Evoluant entre l'espace et le temps, à travers le passé et le présent, le Suffolk et le pays d'Auge, Langsamer va mettre 9 jours à résoudre cette énigme. Une énigme dont le rebondissement final en surprendra plus d'un ! 9 jours... c'est aussi le temps que met un cafard (l'insecte) pour mourir quand on lui coupe la tête. Ce roman relate l'agonie virtuelle d'un très haut personnage qui, au bout de 9 jours, se verra contraint à la démission. Mais il s'en passera des choses durant ces 9 jours... ne serait-ce que la découverte d'un autre cadavre et l'exploration d'un milieu social où le vernis dissimule mal la noirceur de l'âme.

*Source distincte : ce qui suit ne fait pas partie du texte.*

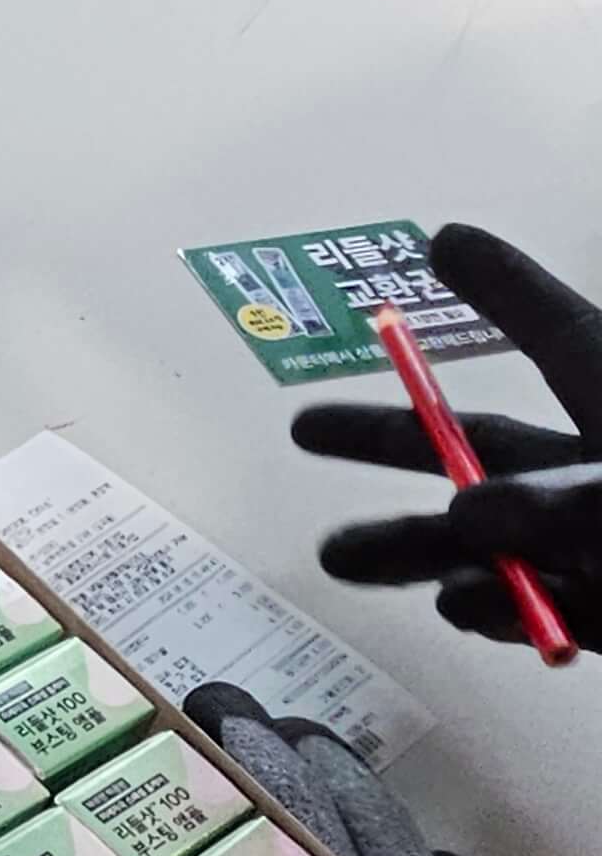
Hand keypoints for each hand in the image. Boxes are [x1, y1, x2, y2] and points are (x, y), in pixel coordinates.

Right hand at [292, 225, 601, 644]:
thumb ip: (550, 505)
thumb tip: (460, 512)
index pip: (551, 331)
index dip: (498, 286)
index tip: (439, 241)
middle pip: (481, 447)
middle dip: (388, 441)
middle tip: (304, 428)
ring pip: (489, 544)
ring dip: (410, 548)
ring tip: (338, 555)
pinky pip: (546, 614)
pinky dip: (503, 611)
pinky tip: (465, 606)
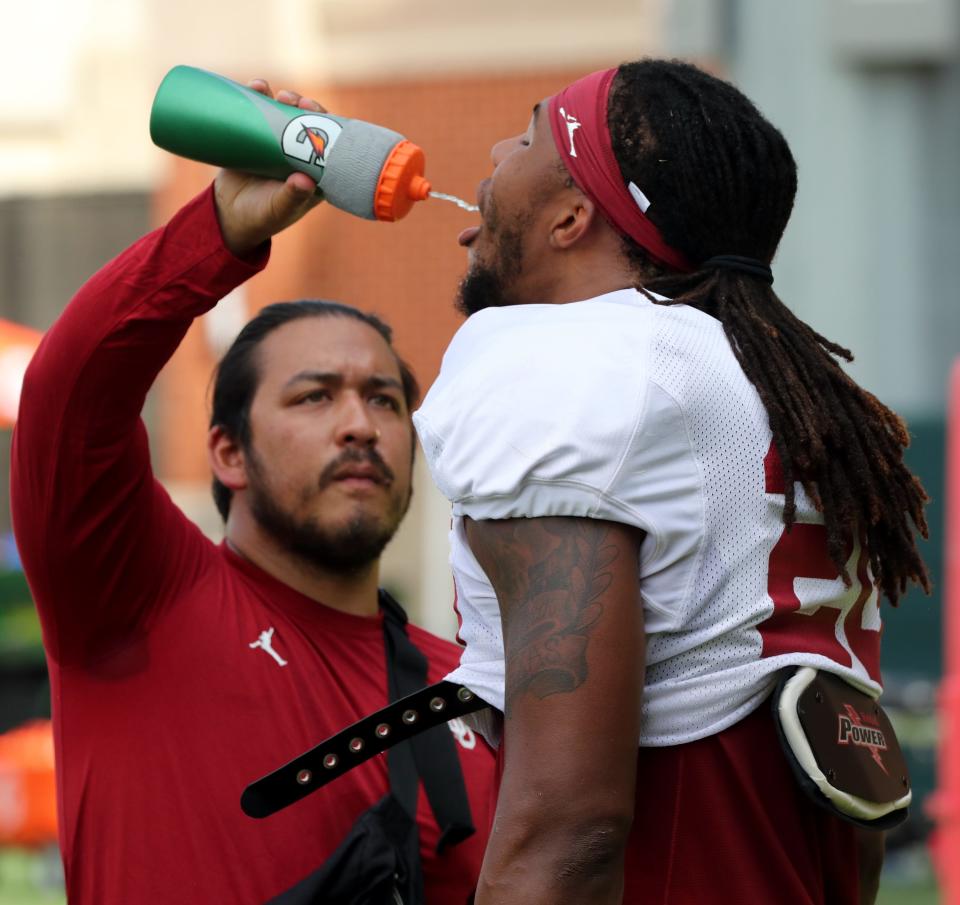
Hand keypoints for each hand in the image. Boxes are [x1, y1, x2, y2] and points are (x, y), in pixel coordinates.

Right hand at [214, 80, 326, 256]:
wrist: (229, 215)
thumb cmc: (262, 217)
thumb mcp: (279, 209)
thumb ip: (293, 197)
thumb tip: (306, 181)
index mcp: (314, 172)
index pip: (328, 143)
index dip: (328, 125)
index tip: (319, 113)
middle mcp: (299, 155)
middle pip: (308, 123)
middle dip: (305, 108)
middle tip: (297, 101)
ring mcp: (277, 144)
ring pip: (285, 114)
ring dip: (285, 99)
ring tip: (278, 95)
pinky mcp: (255, 137)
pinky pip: (259, 112)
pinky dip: (259, 97)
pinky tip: (257, 86)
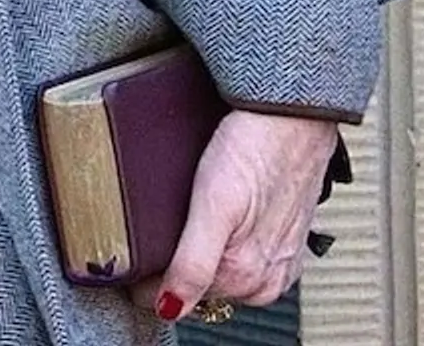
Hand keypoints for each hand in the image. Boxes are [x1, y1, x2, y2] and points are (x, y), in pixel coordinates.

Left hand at [137, 110, 343, 322]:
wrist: (294, 116)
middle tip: (155, 228)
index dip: (144, 279)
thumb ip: (192, 264)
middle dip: (172, 266)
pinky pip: (245, 257)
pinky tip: (218, 218)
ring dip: (198, 255)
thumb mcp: (212, 206)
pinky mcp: (285, 241)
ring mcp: (278, 260)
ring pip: (221, 274)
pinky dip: (225, 245)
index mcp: (245, 275)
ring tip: (187, 218)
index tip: (129, 257)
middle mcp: (266, 277)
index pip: (172, 299)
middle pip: (197, 288)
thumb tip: (171, 308)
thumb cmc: (254, 148)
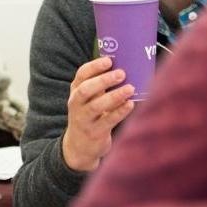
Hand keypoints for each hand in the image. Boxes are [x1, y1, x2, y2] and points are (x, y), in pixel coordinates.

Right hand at [61, 56, 134, 171]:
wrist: (79, 146)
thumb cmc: (89, 115)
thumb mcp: (88, 99)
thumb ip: (99, 85)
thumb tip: (125, 66)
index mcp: (76, 92)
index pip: (81, 75)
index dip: (94, 67)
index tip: (109, 60)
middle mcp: (76, 104)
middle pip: (85, 90)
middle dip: (103, 80)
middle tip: (122, 73)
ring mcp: (84, 119)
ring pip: (96, 106)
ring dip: (114, 96)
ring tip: (130, 88)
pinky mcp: (94, 133)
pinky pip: (107, 121)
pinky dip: (120, 112)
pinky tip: (130, 104)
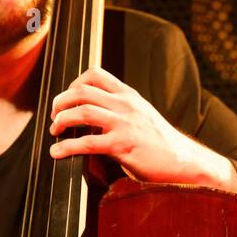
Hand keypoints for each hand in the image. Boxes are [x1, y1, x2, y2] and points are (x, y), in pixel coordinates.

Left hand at [48, 65, 236, 190]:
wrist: (183, 161)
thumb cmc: (160, 143)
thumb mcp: (142, 116)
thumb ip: (121, 110)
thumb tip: (93, 113)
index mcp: (129, 96)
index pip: (95, 75)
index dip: (73, 84)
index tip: (65, 99)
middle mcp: (125, 105)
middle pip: (81, 91)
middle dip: (60, 102)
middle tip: (54, 116)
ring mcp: (124, 124)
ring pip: (81, 112)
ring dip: (61, 120)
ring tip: (54, 130)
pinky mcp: (123, 145)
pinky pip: (87, 142)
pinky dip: (67, 146)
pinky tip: (57, 152)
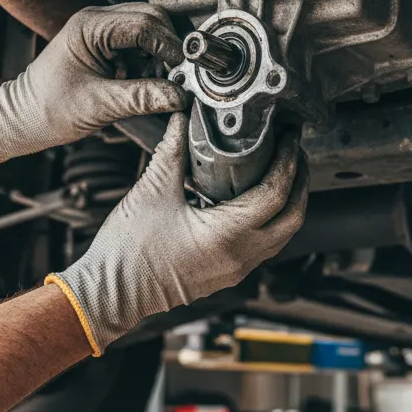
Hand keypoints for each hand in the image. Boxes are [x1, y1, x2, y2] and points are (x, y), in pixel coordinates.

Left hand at [0, 4, 187, 162]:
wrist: (24, 118)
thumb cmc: (48, 109)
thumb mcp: (100, 105)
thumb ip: (142, 98)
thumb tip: (179, 95)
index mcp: (90, 26)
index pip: (145, 24)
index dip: (169, 46)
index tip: (184, 69)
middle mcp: (97, 20)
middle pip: (152, 19)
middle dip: (169, 47)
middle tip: (178, 75)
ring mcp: (102, 30)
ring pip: (150, 29)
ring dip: (161, 54)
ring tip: (158, 83)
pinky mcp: (106, 44)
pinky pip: (140, 44)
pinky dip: (151, 60)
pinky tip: (146, 81)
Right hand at [47, 112, 308, 353]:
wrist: (112, 294)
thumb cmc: (128, 252)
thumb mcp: (152, 190)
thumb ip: (173, 150)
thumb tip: (184, 118)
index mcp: (227, 235)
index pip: (276, 192)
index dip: (288, 160)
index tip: (289, 137)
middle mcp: (240, 256)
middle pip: (293, 217)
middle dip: (300, 181)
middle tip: (294, 151)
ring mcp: (236, 269)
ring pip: (282, 235)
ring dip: (288, 203)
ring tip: (281, 172)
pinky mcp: (227, 274)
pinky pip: (264, 246)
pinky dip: (271, 221)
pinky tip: (256, 201)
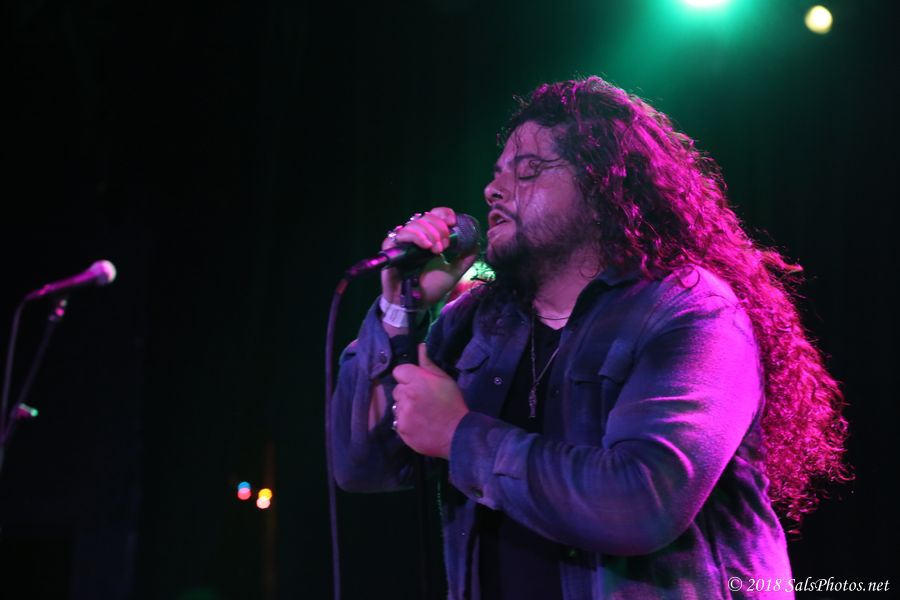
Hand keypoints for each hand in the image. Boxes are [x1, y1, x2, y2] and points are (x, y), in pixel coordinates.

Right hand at [381, 207, 478, 307]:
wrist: (416, 304)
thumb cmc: (431, 288)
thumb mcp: (454, 272)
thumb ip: (465, 258)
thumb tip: (476, 243)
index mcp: (428, 238)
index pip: (434, 215)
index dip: (444, 214)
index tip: (453, 222)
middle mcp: (414, 237)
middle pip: (425, 217)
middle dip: (439, 228)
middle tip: (445, 246)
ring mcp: (402, 242)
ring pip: (413, 223)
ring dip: (429, 233)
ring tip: (437, 250)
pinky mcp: (390, 249)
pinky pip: (400, 234)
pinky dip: (415, 237)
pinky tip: (425, 246)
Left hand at [392, 344, 468, 458]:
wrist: (457, 434)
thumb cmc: (453, 404)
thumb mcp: (445, 380)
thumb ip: (428, 364)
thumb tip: (420, 347)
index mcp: (417, 380)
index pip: (399, 371)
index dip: (408, 377)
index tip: (417, 383)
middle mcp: (406, 395)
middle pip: (397, 389)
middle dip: (406, 393)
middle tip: (421, 400)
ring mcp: (402, 413)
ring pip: (397, 406)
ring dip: (405, 408)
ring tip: (421, 414)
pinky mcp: (401, 429)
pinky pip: (397, 421)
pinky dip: (405, 422)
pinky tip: (418, 425)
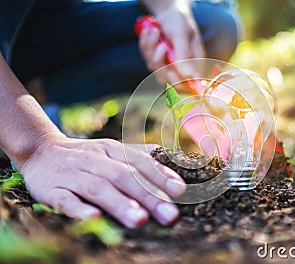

Une ambiance très "agathachristienne" orchestrée par un Langsamer, maître du jeu. 

Extrait

- Il faut que tu viennes. Tout de suite.

- Je suis en train de prendre mon petit-déjeuner.

- Il faut que tu viennes, insista la voix. 

- Que t'arrive-t-il ? 

- Viens !

- Tu as tendance à te répéter. 

- Je ne plaisante pas, Malvina. 

Lady Malvina comprit que son interlocuteur ne plaisantais pas. Sa voix était calme, fluide, bien timbrée. Elle ne trahissait aucune forme de panique mais cette insistance inhabituelle induisait une urgence liée à une situation peu ordinaire. L'aristocrate détenait ce sixième sens animal qui l'alertait des vrais dangers. 

- Que s'est-il passé ? demanda-t-elle.

- J'ai tué Romain. 

Un être aux facultés émotives standards

 aurait cédé à l'exclamation de circonstance. Lady Malvina Pullborough n'était pas faite de ce bois-là. Le bois étant, par ailleurs, une matière beaucoup trop tendre pour entrer dans la composition d'une telle femme. 

- Je finis mes oeufs et j'arrive. 

Là encore, n'importe quel interlocuteur normal aurait pu s'émouvoir d'une telle désinvolture, à la suite d'un aveu fracassant. Mais l'homme au téléphone, s'il avait commis un faux pas, savait retomber sur ses pieds. La logique et l'esprit pratique avaient repris leurs droits. Que Malvina sautât dans sa voiture et vînt lui porter secours à tombeau ouvert... ou qu'elle prît le temps d'achever ses oeufs au bacon, ne changeait rien à l'affaire.